Unfortunately, proving the theory is problematic. Apples-to-apples fund comparisons are difficult to find but not impossible. Morningstar analyst Steve Pikelny found two comparable high-yield funds, one open-end mutual fund, the other a closed-end fund that eschewed leverage.

In the second quarter of 2013, following the Fed's taper announcement, the mutual fund experienced substantial outflows. The closed-end fund did not, due to its structure. At the end of the 2013 second quarter, the year-to-date return for the mutual fund was 3.6% versus 4.7% for the closed-end fund on a net asset value basis. Mr. Pikelny says both funds were “fairly junky” and therefore illiquid, which apparently hurt the mutual fund when it had to meet redemptions. While limited, “this was a good comparison because you find very few examples of similar funds,” he reports. “The comparison allowed us to isolate the effects of flows on performance.”

The closed-end fund went from trading at NAV to around an 8% discount by midyear. “Investors still did better on an NAV basis, but they probably would have been better off in an open-end fund because of the gap,” Mr. Pikelny says. For the investor who bought that high yield closed-end fund after it gapped, the discount to NAV eventually could accrue to their benefit if and when the gap narrows. This comparison supports the case that a closed-end fund's features should lead to better performance on an NAV basis over time.

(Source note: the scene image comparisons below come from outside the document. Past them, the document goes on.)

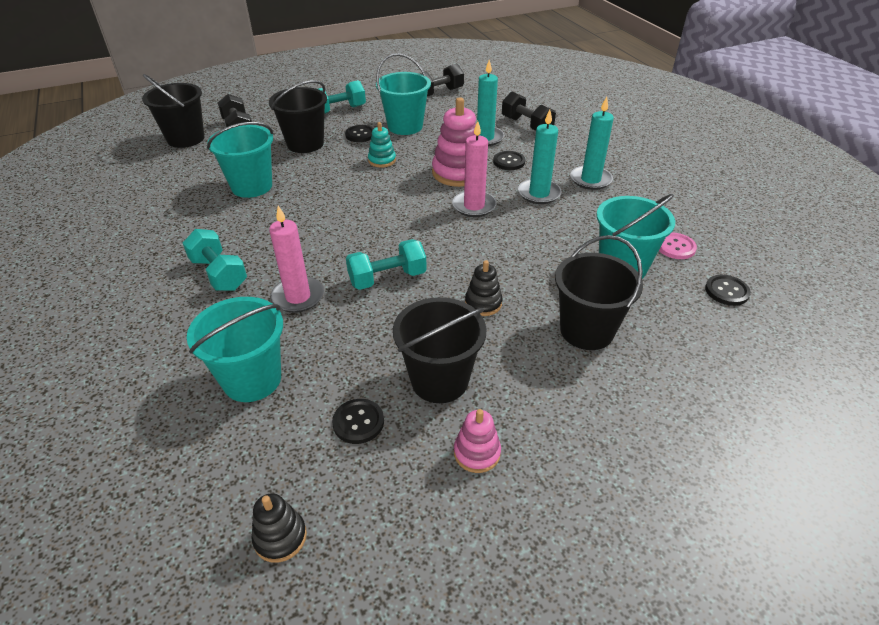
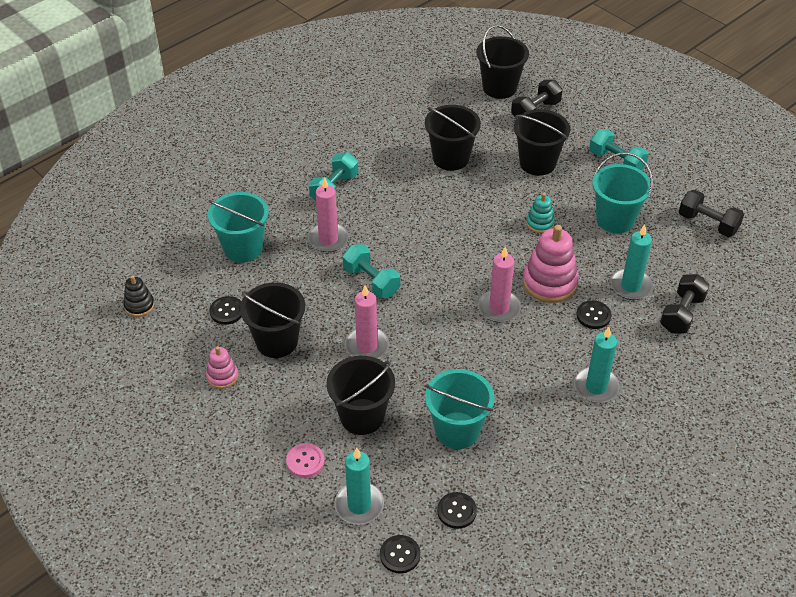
camera: 70 degrees right, 5 degrees up
turquoise bucket [207,122,274,198] -> black bucket [425,105,481,171]
black button [345,125,374,142] -> black button moved to [380,535,420,574]
black stacking toy [465,260,503,316] -> pink candle [345,285,389,359]
turquoise candle [518,110,562,204] -> turquoise candle moved to [334,448,384,525]
pink button [659,232,697,259] -> pink button moved to [286,443,325,478]

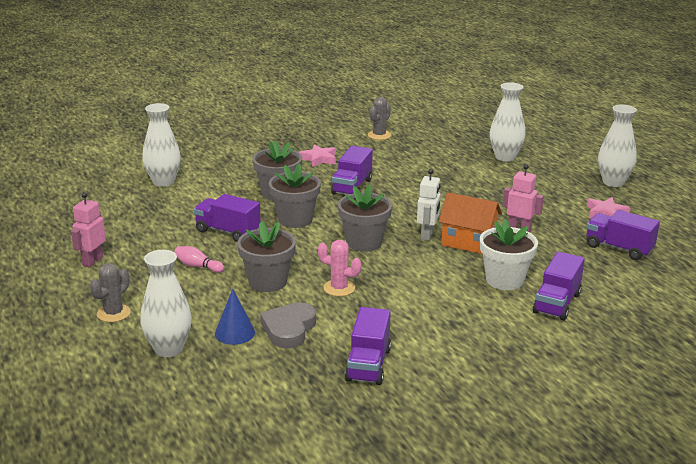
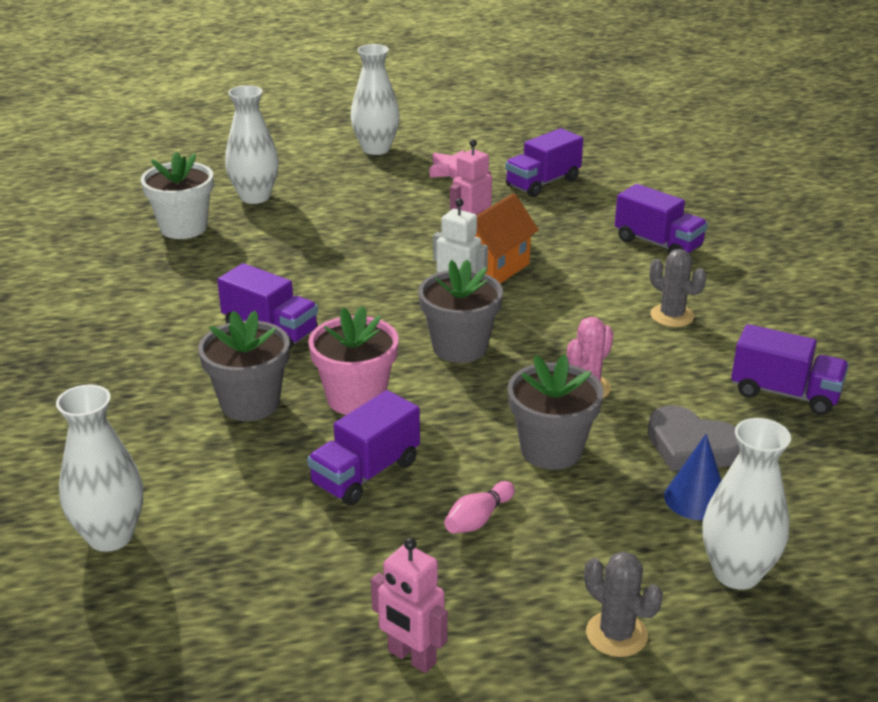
camera: 75 degrees left, 5 degrees up
grey flower pot [269,163,321,228] -> pink flower pot [308,306,399,415]
pink star [299,144,336,167] -> none
grey cactus [368,97,391,140] -> grey cactus moved to [650,249,706,327]
white flower pot [480,219,538,290] -> white flower pot moved to [141,152,214,239]

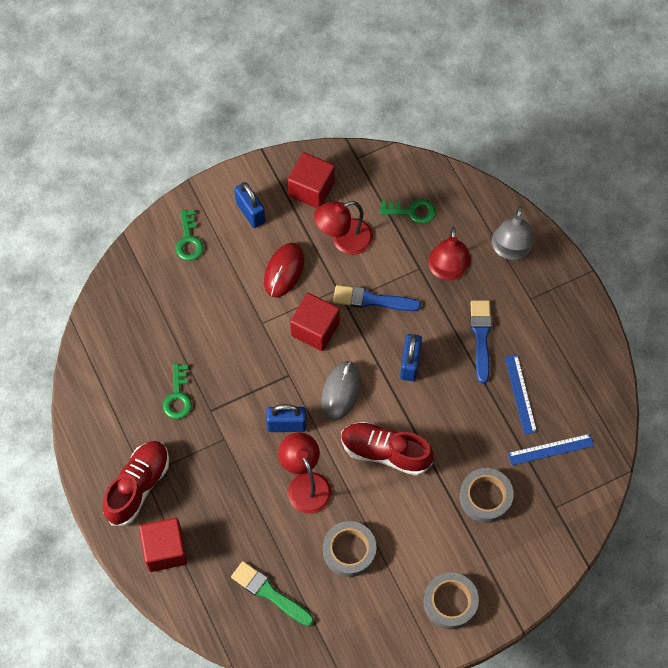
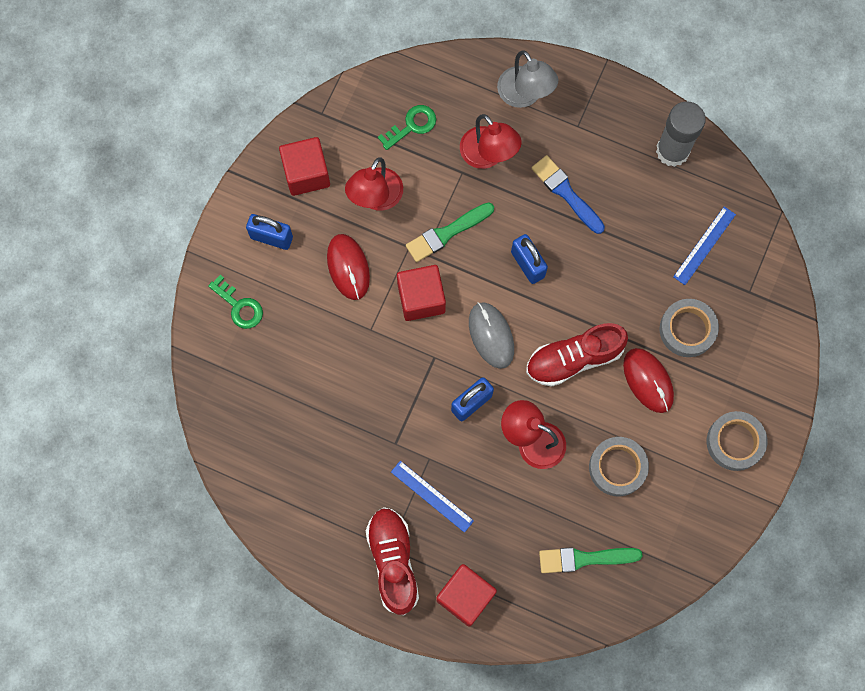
camera: 40 degrees left, 10 degrees up
green key [163,364,192,419] -> none
blue brush [333,285,421,311] -> green brush [406,202,494,262]
blue ruler [505,355,537,435] -> blue ruler moved to [391,461,474,533]
none -> red mouse [623,348,674,413]
none -> grey glue stick [656,101,706,167]

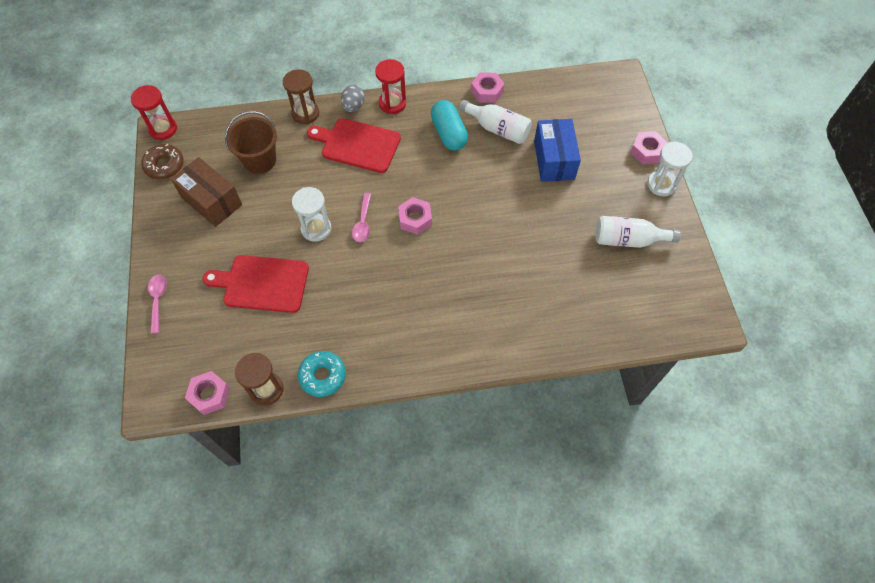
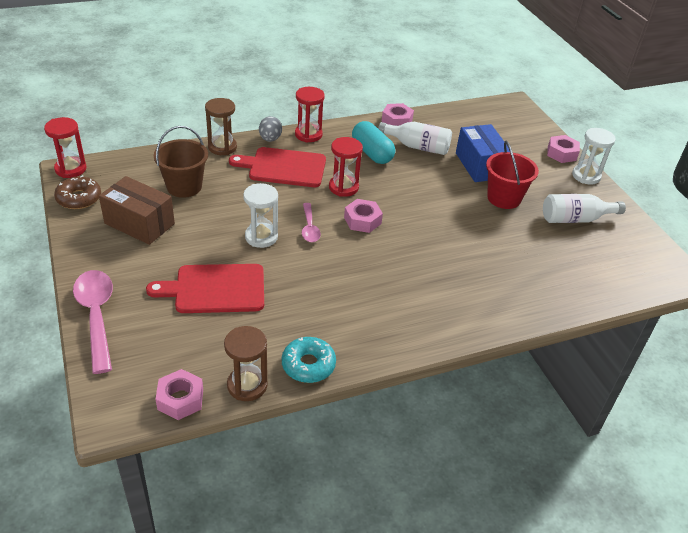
camera: 15 degrees left, 20 degrees down
pink spoon [148,274,167,333] -> pink spoon [73,270,113,374], size x1.79
none -> red hourglass [329,137,363,197]
none -> red bucket [486,141,539,209]

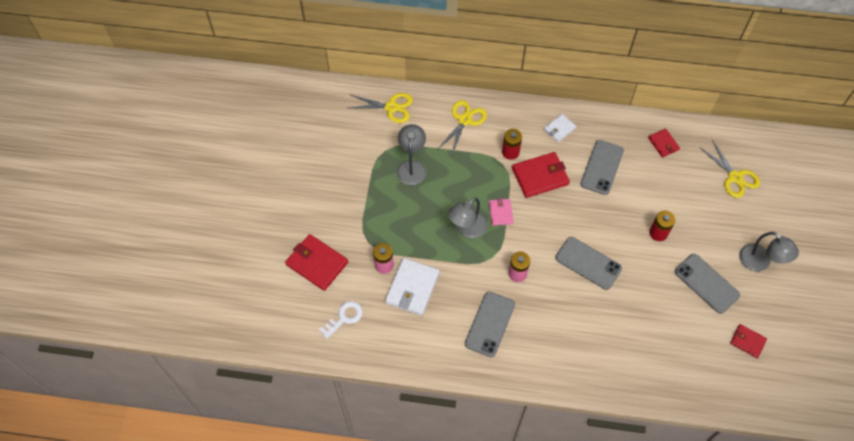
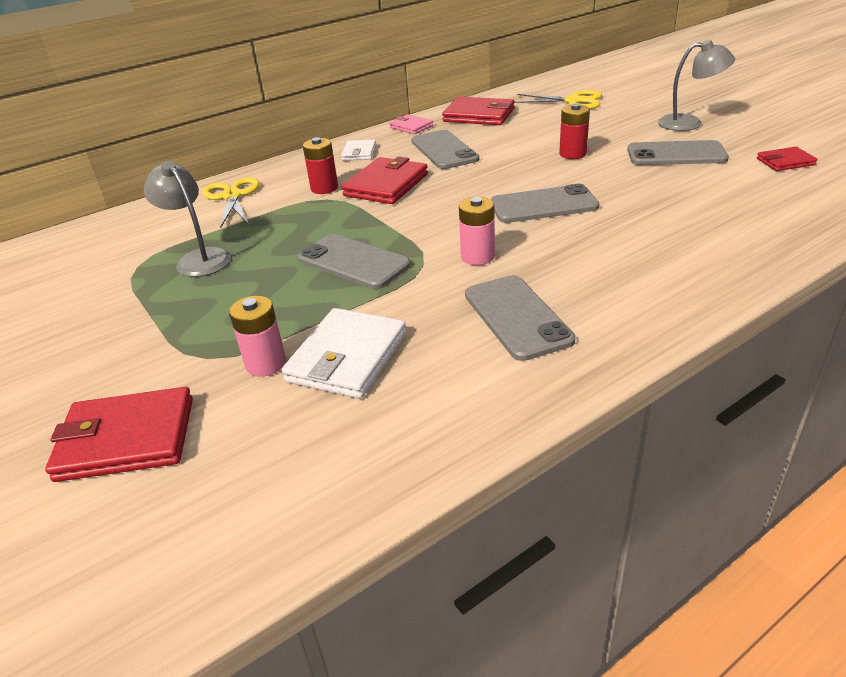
camera: 40 degrees left, 25 degrees down
white key [319,301,363,339] -> none
yellow scissors [349,93,413,123] -> none
white wallet [385,258,440,316] -> white wallet turned 45 degrees clockwise [281,308,406,399]
grey lamp [448,198,488,238] -> grey phone [298,234,411,289]
pink wallet [489,198,514,226] -> pink wallet moved to [389,114,433,134]
red wallet [648,129,680,157] -> red wallet [442,97,515,125], size x1.77

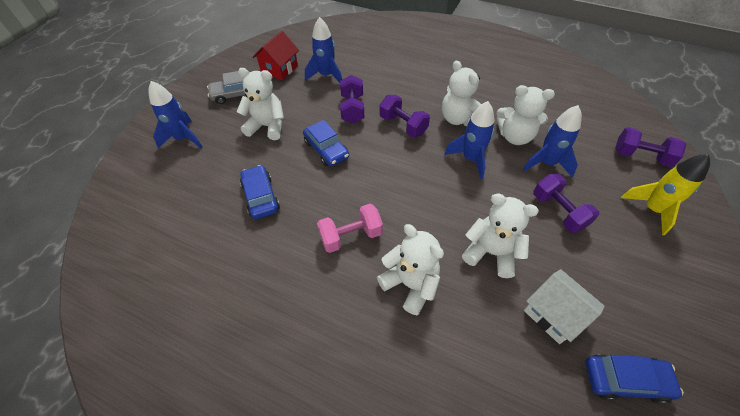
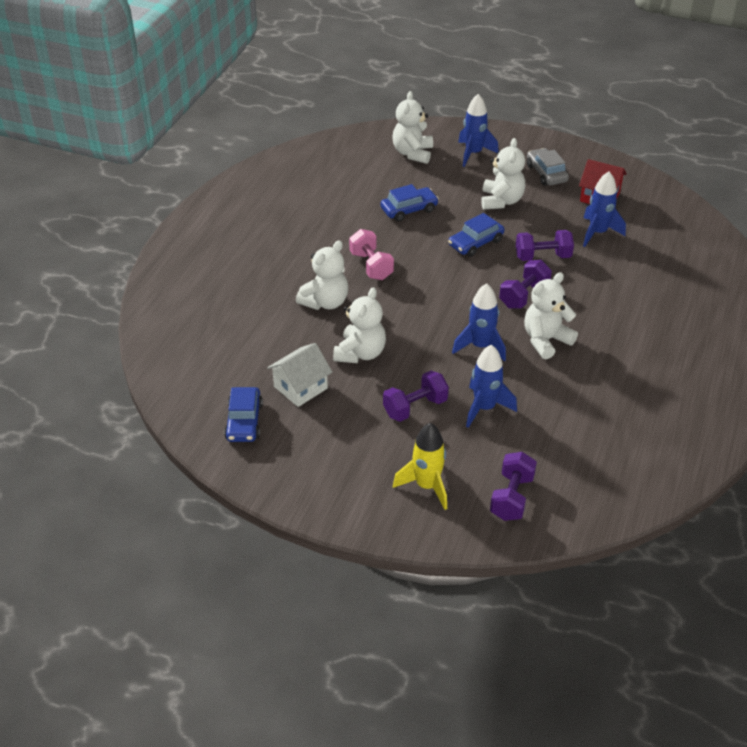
camera: 85 degrees right, 10 degrees down
white teddy bear [497,85,555,145] -> white teddy bear moved to [393,91,433,164]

Of course, one fund comparison does not proof make. To make a valid argument would require a sizable universe of closed- and open-end funds with similar objectives, asset classes, managers, styles and so on. Unfortunately, that universe does not exist. However, we can take a broader view using Morningstar fund categories to gain insight into the relative performance of the two fund types.


Morningstar maintains performance data on open-end funds in 103 categories, with closed-end funds competing in 76 of them. Because we see closed-end funds as long-term investments, we looked at 25 categories that had at least seven closed-end funds with five- and 10-year histories through Dec. 31, 2013. We compared both types of funds on a total-return-to-NAV basis to see whether the features of closed-end funds enhanced performance.

Over the last five years, which was a generally up market, closed-end funds outperformed in 22 of the categories, or 88% of them, by an average annualized total return of 3.45%. Likewise, over 10 years, 80% of the closed-end fund sectors outperformed, but by an average annualized total return of just 0.44%, which is understandable given the 2007-08 financial crisis that affected many closed-end funds more because of their heavier use of leverage.

Notably for both the five- and 10-year periods, in four of eight instances where a closed-end fund category underperformed the open-end fund category, the difference was less than 1.7% and more than 4% in just three cases. And, over the five years, 12 closed-end fund categories outperformed by an annualized total return of more than 4%, and 17 categories did so by more than 3%. For 10 years, closed-end funds still beat out the open-end funds in 13 categories by 1% or more.

During the 2007-08 financial crisis years, both closed- and open-end funds generally suffered losses, yet closed-end funds underperformed in 24 categories, by an average annualized total return of 9.4%, largely due to the impact of leverage.

Does this data prove that investors should choose closed-end funds over open-end funds? Of course not; however, the data does suggest that investors may want to give closed-end funds greater consideration for inclusion in their long-term portfolio.

Robert Kenyon is managing director for business development at Virtus Investment Partners.